Operating System Updates
- Upgrades to the operating system are most often for security issues and should be done as soon as possible.
- OS updates on a DB instance can be applied at ones convenience or can wait for the maintenance process initiated by RDS to apply the update during the defined maintenance window
- DB instance is not automatically backed up when an OS update is applied, and should be backup up before the update is applied
Database Engine Version Upgrade
- DB instance engine version can be upgraded when a new DB engine version is supported by RDS.
- Database version upgrades consist of major and minor version upgrades.

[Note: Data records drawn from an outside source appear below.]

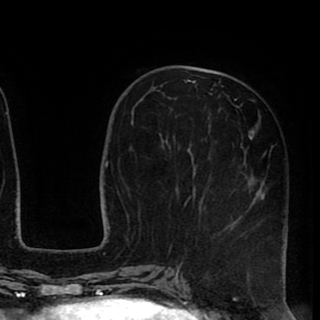
Breast MRI (dynamic contrast-enhanced), one axial slice; position 36 of 90 along the scan axis; cropped to one breast; dynamic contrast-enhanced series, time point 2 of 8 at this slice position (early post-contrast); 1.5 T; TE 2.6 ms, TR 5.6 ms; 320 × 320 image matrix. Female patient.
Structures marked on this image (semi-automatic segmentation, software-assisted and operator-edited):
- enhancing-tissue mask used for the functional tumour volume (all voxels passing the contrast-enhancement thresholds inside the analysis volume; usually the tumour): bounding box (x1, y1, x2, y2) in pixels: (167, 72, 288, 257)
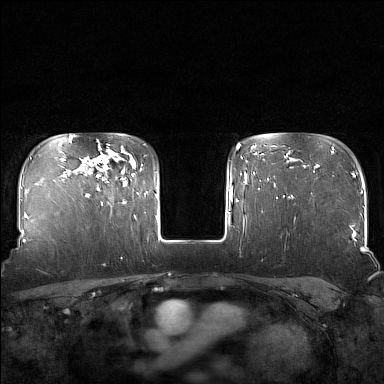
Breast MRI (dynamic contrast-enhanced), one axial slice; position 122 of 160 along the scan axis; dynamic contrast-enhanced series, time point 2 of 7 at this slice position (early post-contrast); 1.5 T; TE 1.8 ms, TR 5 ms; 384 × 384 image matrix, field of view 340 × 340 mm. Female patient.
Annotated regions visible in this slice (semi-automatically segmented with operator editing):
- enhancing-tissue mask used for the functional tumour volume (all voxels passing the contrast-enhancement thresholds inside the analysis volume; usually the tumour): bounding box (x1, y1, x2, y2) in pixels: (97, 144, 125, 205)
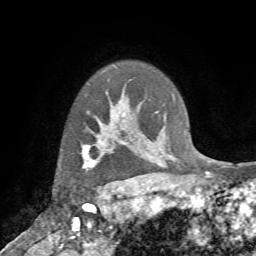
Breast MRI (dynamic contrast-enhanced), one axial slice. Position 58 of 72 along the scan axis. Cropped to one breast. Dynamic contrast-enhanced series, time point 2 of 7 at this slice position (early post-contrast). 1.5 T. TE 4.2 ms, TR 8.7 ms. 256 × 256 image matrix, field of view 180 × 180 mm. Female patient.
Structures marked on this image (semi-automatically segmented with operator editing):
- enhancing-tissue mask used for the functional tumour volume (all voxels passing the contrast-enhancement thresholds inside the analysis volume; usually the tumour): bounding box [x1, y1, x2, y2] px = [80, 131, 110, 186]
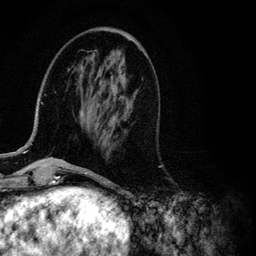
Breast MRI (dynamic contrast-enhanced), one axial slice; position 35 of 134 along the scan axis; cropped to one breast; dynamic contrast-enhanced series, time point 2 of 6 at this slice position (early post-contrast); 3 T; TE 4.2 ms, TR 7.9 ms; 1.2 mm slice thickness; 256 × 256 image matrix, field of view 170 × 170 mm. Female patient.
Structures marked on this image (semi-automatically segmented with operator editing):
- enhancing-tissue mask used for the functional tumour volume (all voxels passing the contrast-enhancement thresholds inside the analysis volume; usually the tumour): box from (x=12, y=77) to (x=117, y=154) px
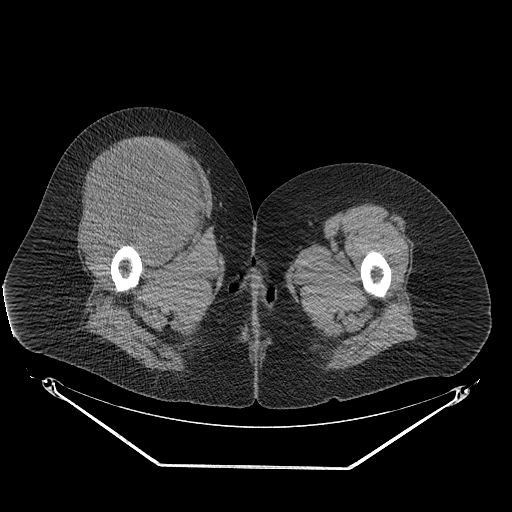
CT of an extremity soft-tissue mass (from a PET/CT study), one axial slice; position 46 of 267 along the scan axis; reconstruction kernel STANDARD; 140 kVp; soft-tissue window (W 400 / L 40 HU); 3.75 mm slice thickness; 512 × 512 image matrix, field of view 500 × 500 mm. Female patient. Case-level facts recorded for this patient, not image findings: histological type: malignant solitary fibrous tumor; grade: intermediate; site of the primary tumour: right thigh.
Annotated regions visible in this slice (expert contour drawn on MRI and transferred to this co-registered scan by the dataset authors):
- gross tumour volume including surrounding oedema: bounding box [x1, y1, x2, y2] px = [77, 144, 207, 243]
- gross tumour volume (mass): [82, 144, 204, 241]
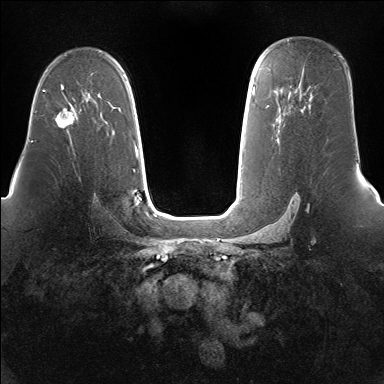
Breast MRI (dynamic contrast-enhanced), one axial slice. Slice 100 of 160 in the series (ordered by position). Dynamic contrast-enhanced series, time point 2 of 7 at this slice position (early post-contrast). 1.5 T. TE 1.5 ms, TR 5 ms. 1.4 mm slice thickness. 384 × 384 image matrix, field of view 360 × 360 mm. Female patient.
Structures marked on this image (semi-automatic segmentation, software-assisted and operator-edited):
- enhancing-tissue mask used for the functional tumour volume (all voxels passing the contrast-enhancement thresholds inside the analysis volume; usually the tumour): box from (x=55, y=106) to (x=77, y=128) px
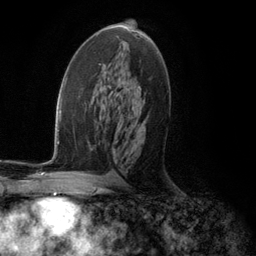
Breast MRI (dynamic contrast-enhanced), one axial slice; position 65 of 134 along the scan axis; cropped to one breast; dynamic contrast-enhanced series, time point 2 of 5 at this slice position (early post-contrast); 3 T; TE 2.8 ms, TR 7.3 ms; 1.2 mm slice thickness; 256 × 256 image matrix, field of view 180 × 180 mm. Female patient.
Annotated regions visible in this slice (semi-automatically segmented with operator editing):
- enhancing-tissue mask used for the functional tumour volume (all voxels passing the contrast-enhancement thresholds inside the analysis volume; usually the tumour): bounding box (x1, y1, x2, y2) in pixels: (131, 31, 144, 105)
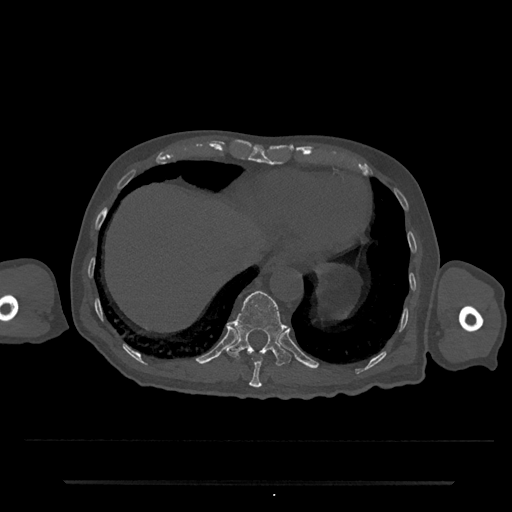
CT including the spine, one axial slice; position 272 of 797 along the scan axis; 120 kVp; bone window (W 1800 / L 400 HU); 0.5 mm slice thickness; 512 × 512 image matrix, field of view 427 × 427 mm. Patient: male, 74 years. From the clinical record (not read from this slice): primary cancer: prostate.
Outlined on this slice (semi-automatically segmented with operator editing):
- T10 vertebra: bounding box [x1, y1, x2, y2] px = [249, 357, 263, 388]
- T11 vertebra: [227, 290, 291, 366]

- Major database version upgrades
- can contain changes that are not backward-compatible
- RDS doesn’t apply major version upgrades automatically
- DB instance should be manually modified and thoroughly tested before applying it to the production instances.
- Minor version upgrades
- Each DB engine handles minor version upgrade slightly differently for e.g. RDS automatically apply minor version upgrades to a DB instance running PostgreSQL, but must be manually applied to a DB instance running Oracle.
- Major database version upgrades
- Amazon posts an announcement to the forums announcement page and sends a customer e-mail notification before upgrading an DB instance
- Amazon schedule the upgrades at specific times through the year, to help plan around them, because downtime is required to upgrade a DB engine version, even for Multi-AZ instances.

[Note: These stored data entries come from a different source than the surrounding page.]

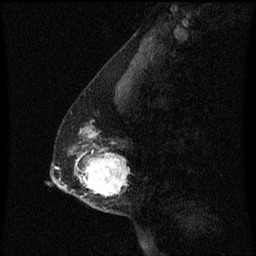
Breast MRI (dynamic contrast-enhanced), one sagittal slice; dynamic contrast-enhanced series, image 2 of 3 at this slice position (ordered by acquisition); 1.5 T; TE 4.2 ms, TR 8.4 ms; 2 mm slice thickness; 256 × 256 image matrix, field of view 200 × 200 mm. Female patient, age 40 years. From the clinical record (not read from this slice): setting: breast cancer imaged before/during neoadjuvant chemotherapy; receptor status: triple-negative.
Outlined on this slice (semi-automatic segmentation, software-assisted and operator-edited):
- analysis volume of interest (the breast-tissue region the enhancement analysis was run in; not a lesion): bounding box <60,128,131,215> (left, top, right, bottom; pixels)
- tumour enhancement mask (voxels above the 70 % enhancement threshold inside the analysis volume of interest): <80,130,129,197>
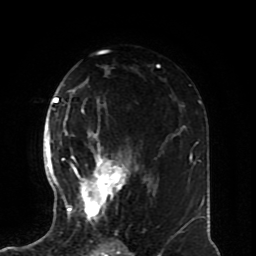
Breast MRI (dynamic contrast-enhanced), one axial slice; position 46 of 70 along the scan axis; cropped to one breast; dynamic contrast-enhanced series, time point 2 of 8 at this slice position (early post-contrast); 1.5 T; TE 4.2 ms, TR 7 ms; 256 × 256 image matrix. Female patient.
Structures marked on this image (semi-automatically segmented with operator editing):
- enhancing-tissue mask used for the functional tumour volume (all voxels passing the contrast-enhancement thresholds inside the analysis volume; usually the tumour): bounding box (x1, y1, x2, y2) in pixels: (57, 128, 139, 228)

- RDS takes two DB snapshots during the upgrade process.
- First DB snapshot is of the DB instance before any upgrade changes have been made. If the upgrade fails, it can be restored from the snapshot to create a DB instance running the old version.
- Second DB snapshot is taken when the upgrade completes. After the upgrade is complete, database engine can’t be reverted to the previous version. For returning to the previous version, restore the first DB snapshot taken to create a new DB instance.
- If the DB instance is using read replication, all of the Read Replicas must be upgraded before upgrading the source instance.
- If the DB instance is in a Multi-AZ deployment, both the primary and standby replicas are upgraded at the same time and would result in an outage. The time for the outage varies based on your database engine, version, and the size of your DB instance.
RDS Maintenance Window
- Every DB instance has a weekly maintenance window defined during which any system changes are applied.
- Maintenance window is an opportunity to control when DB instance modifications and software patching occur, in the event either are requested or required.
- If a maintenance event is scheduled for a given week, it will be initiated during the 30 minute maintenance window as defined
- Maintenance events mostly complete during the 30 minute maintenance window, although larger maintenance events may take more time
- 30-minute maintenance window is selected at random from an 8-hour block of time per region. If you don’t specify a preferred maintenance window when you create the DB instance, Amazon RDS assigns a 30-minute maintenance window on a randomly selected day of the week.
- RDS will consume some of the resources on the DB instance while maintenance is being applied, minimally effecting performance.
- For some maintenance events, a Multi-AZ failover may be required for a maintenance update to complete.